(Given passage)
3.4.2. Compressive Tests

The compressive strength was studied following the guidelines EN 12390-3:2009 [39] on cubic elements (approximately 160 × 160 × 160 mm) extracted from the test element marked as Sample B (Figure 4). This made it possible to observe the changes in the compressive strength of the specimens regarding the height and length. Furthermore, 10 150 mm cubic elements were cast and studied in terms of their compressive strength.

3.4.3. Bond Strength Tests

In our experiment, out of several possibilities, the pull-out method was adopted to test the steel–concrete bond. This approach was in line with the recommendations of RILEM TC [34] and EN 10080 [33] and was carried out on cubic samples. This method is widely used for the examination of rebar–concrete interactions, which depend on the properties of the concrete and reinforcing bars. In such tests, a bar anchored in a concrete block experiences tensile load, leading to a displacement with respect to the material. Both the tensile load and displacement are measured to assess the initial bond.

The method assumes that the deformation along the bar is linear, and then the bond stress is approximated as constant and given by Equation (1):

$$\tau =\frac{F}{\pi dL}$$

(1)

where F, d, and L correspond to the applied load, reinforcing bar diameter, and bond section length, respectively. The bond length—L—was experimentally taken to be 3.75 d. Adopting a higher value of L, such as the normative value of 5 d, would increase the bond forces so much that the reinforcing steel would yield, preventing pull-out failure. The required bond section length was achieved by a means of plastic tubes (PVC) inserted around the concrete-immersed part of the rebar.

(Aim of the task) In the passage on concrete compressive and bond strength tests, what bond section length was used in the pull-out tests?

(Information supplied)
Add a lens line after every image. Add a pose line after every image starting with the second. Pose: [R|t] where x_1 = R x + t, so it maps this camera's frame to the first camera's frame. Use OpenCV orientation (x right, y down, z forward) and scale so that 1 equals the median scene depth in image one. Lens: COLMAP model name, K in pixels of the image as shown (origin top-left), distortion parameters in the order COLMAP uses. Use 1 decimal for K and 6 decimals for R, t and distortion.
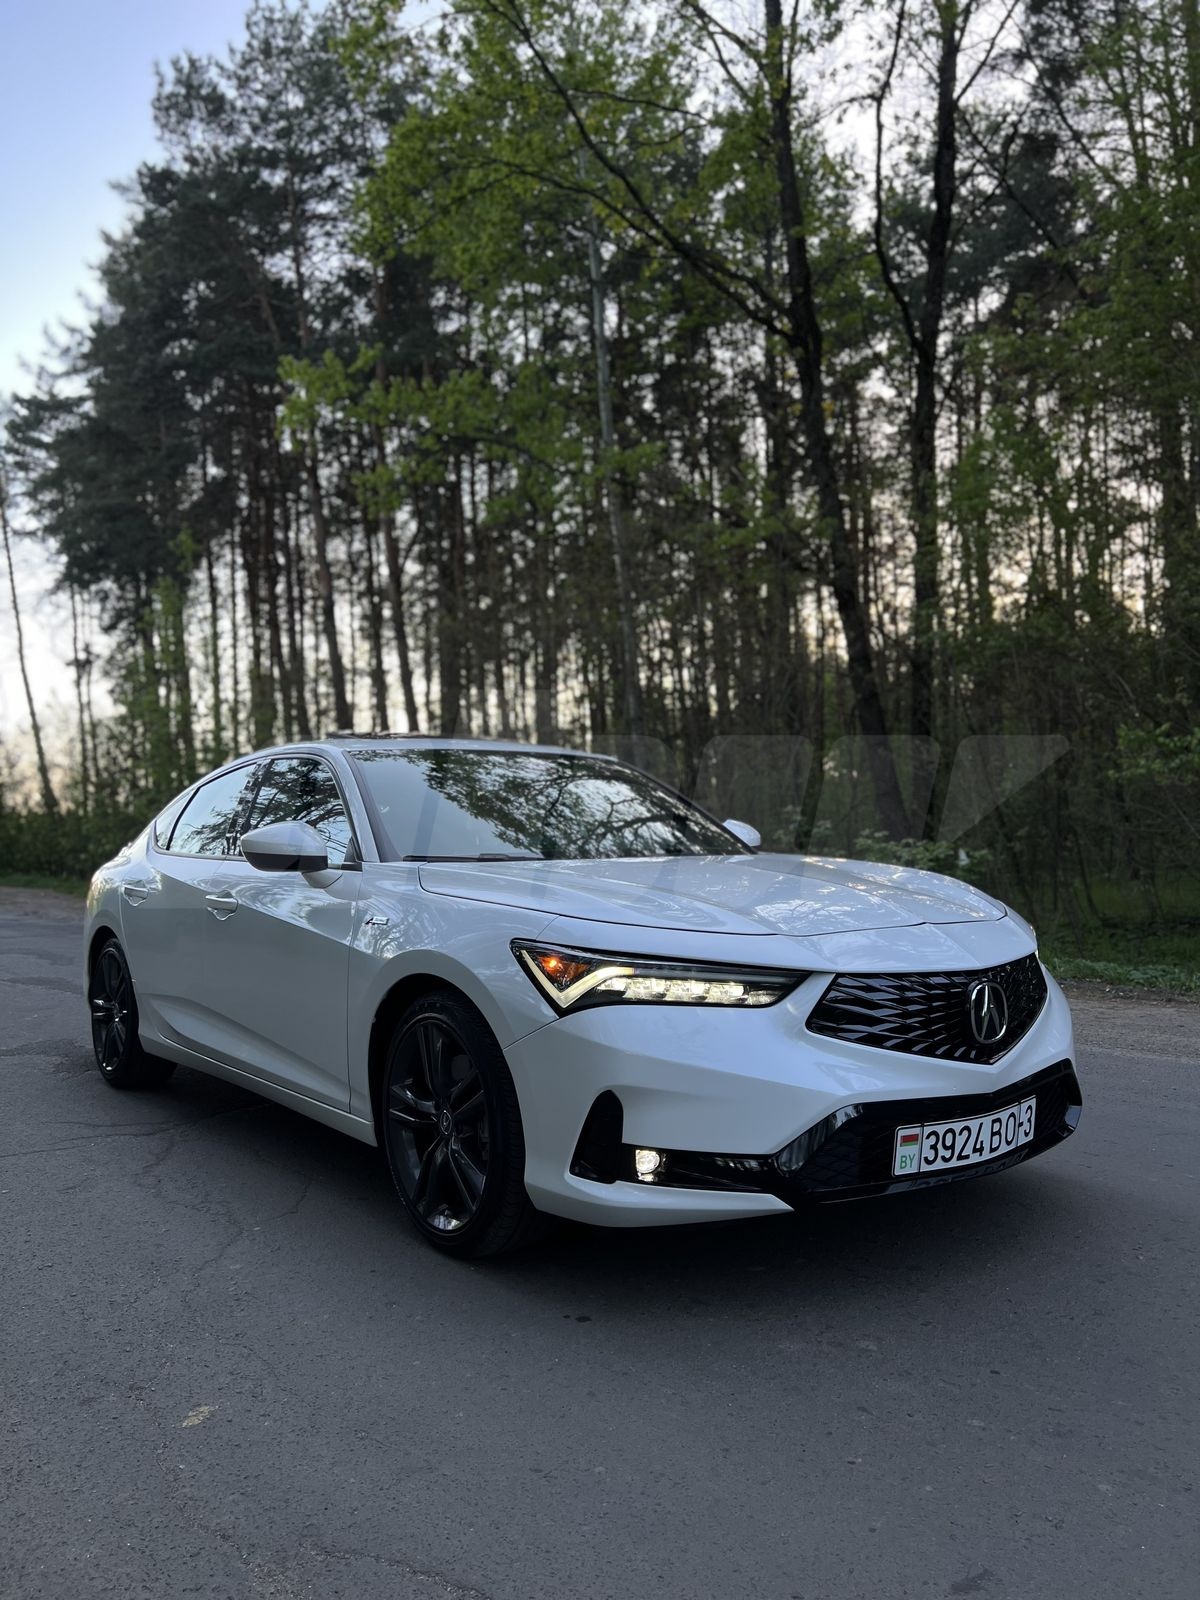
lens RADIAL K [[1217.4, 0, 600.0], [0, 1217.4, 800.0], [0, 0, 1]] dist [0.000028, -0.001776]
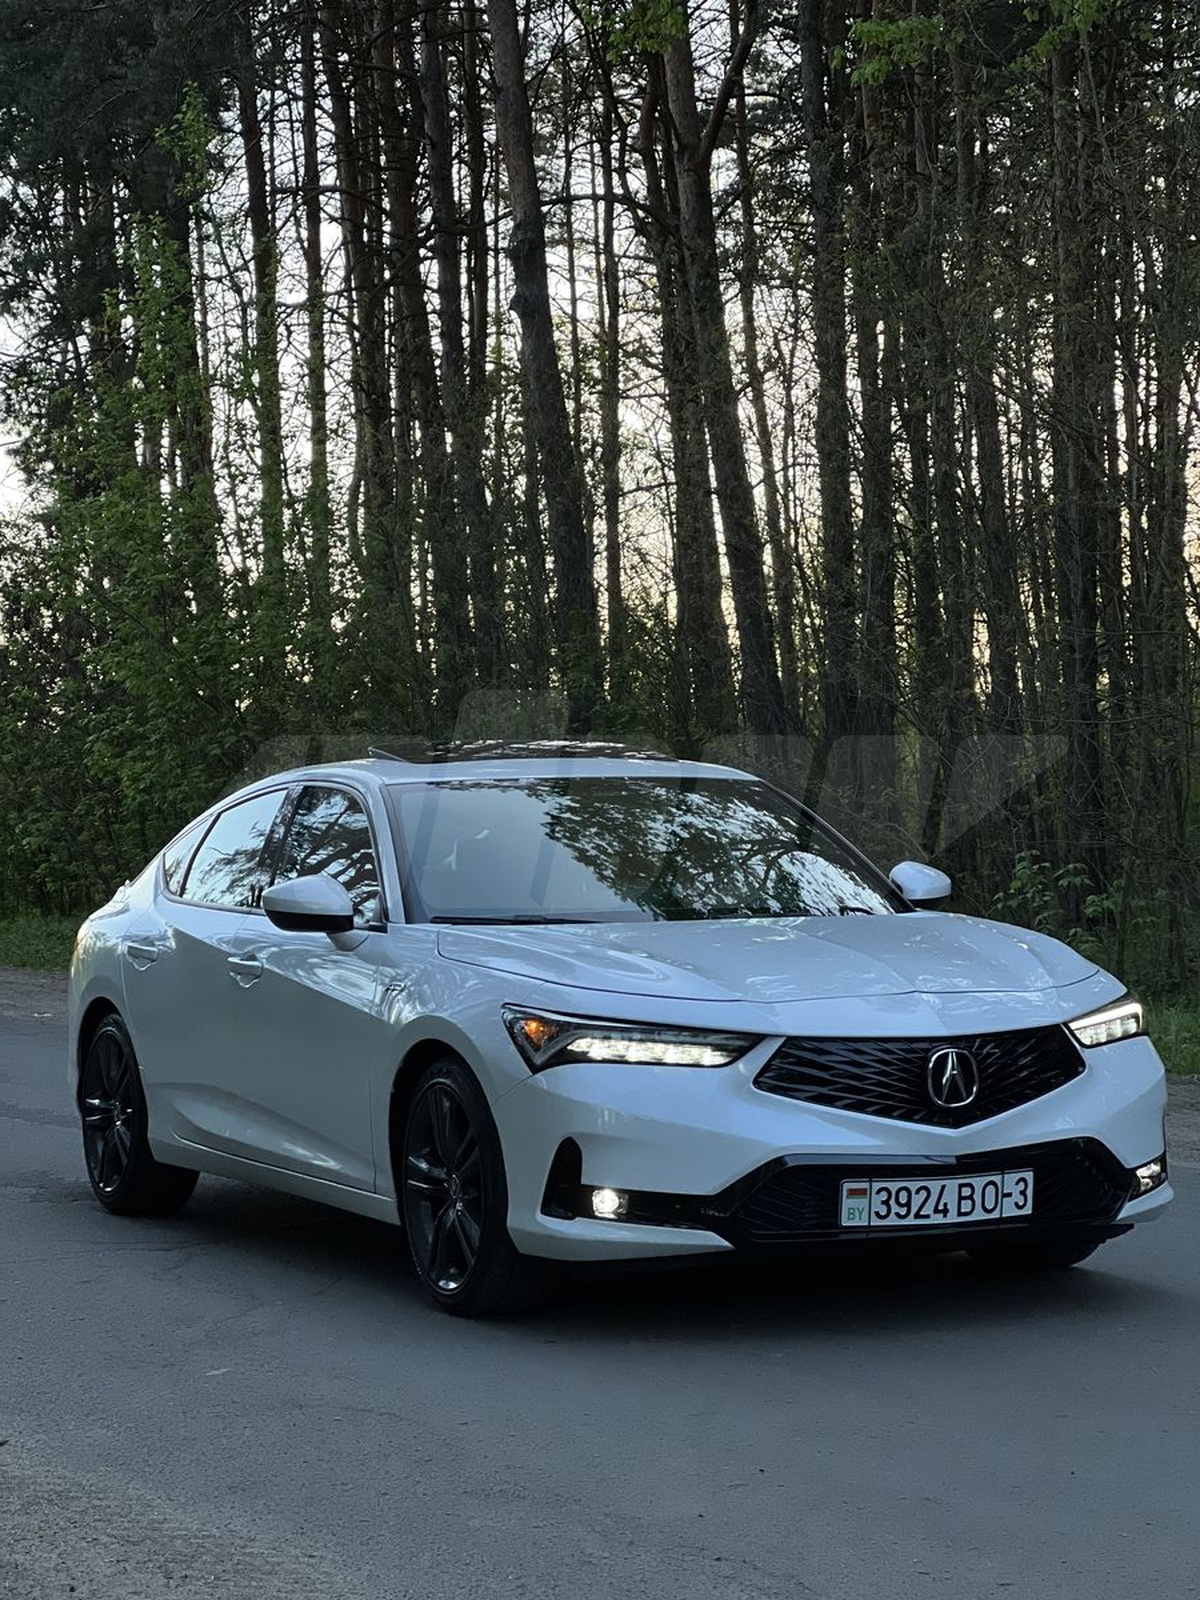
lens RADIAL K [[3584.5, 0, 600.0], [0, 3584.5, 800.0], [0, 0, 1]] dist [-0.221047, 7.359225]
pose [[0.976482, -0.001305, -0.215596, 0.676923], [0.008229, 0.999479, 0.031219, -0.155479], [0.215443, -0.032259, 0.975983, -1.988413]]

(Reply) 3.75 d, or 3.75 times the reinforcing bar diameter.